Computer Vision Surface Guidance (CV-SGRT): A Novel Occlusion-Robust Multi-View Markerless Sgrt Framework with Automated Semantic ROI Definition
Abstract
Purpose
To evaluate whether a multi-view computer vision–based surface-guided radiotherapy framework (CV-SGRT) can overcome occlusion-related limitations of conventional SGRT systems and improve surface reconstruction and respiratory motion accuracy.
Methods
In a study involving 20 healthy volunteers, we evaluated the accuracy of a novel automated surface-guidance approach that uses a synchronized multi-view RGB array. Our approach acquires depth from standard RGB cameras, with a state-of-the-art image-to-depth model, and is paired with a real-time semantic segmentation network to dynamically mask background artifacts (e.g., treatment couches, immobilization devices), thereby isolating the patient anatomy prior to reconstruction. The result is then fed to a deep learning-based volumetric reconstruction algorithm to generate a high-fidelity, time-resolved patient, without requiring manual definition of the Region of Interest (ROI). System performance was evaluated in terms of surface coverage, geometric reconstruction accuracy, and respiratory motion tracking, using infrared marker–based abdominal and thoracic breathing measurements as ground truth.
Results
CV-SGRT achieved complete surface reconstruction coverage within the clinically relevant region, effectively mitigating line-of-sight occlusions common in standard SGRT setups.
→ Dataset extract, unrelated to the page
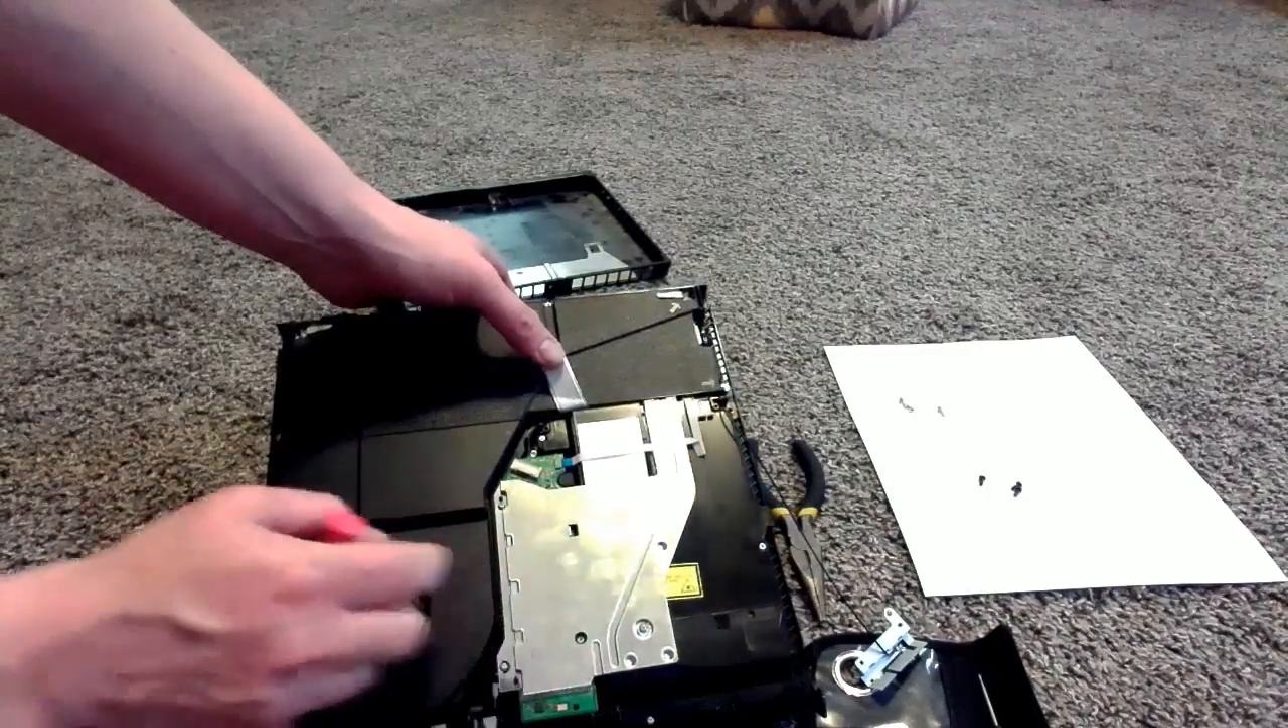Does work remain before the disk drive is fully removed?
Yes.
The system achieved 100% surface reconstruction coverage in the region of interest, with a geometric reconstruction error ranging from 0.5% to 3%. The semantic segmentation module demonstrated robust artifact suppression, segmenting the patient surface with a Dice Similarity Coefficient (DSC) = 0.93. CV-SGRT quantified both abdominal and thoracic excursions with high accuracy, yielding a Mean Absolute Error (MAE) of 8.9% and Peak Ratio quantifies peak amplitude agreement (CV-SGRT detection peak/ground‑truth peak)=1.018 ± 0.083.
Conclusion
CV-SGRT provides accurate, occlusion-resilient 4D surface and respiratory motion information without manual ROI definition, addressing a key limitation of current SGRT systems and supporting more reliable motion management in complex clinical setups.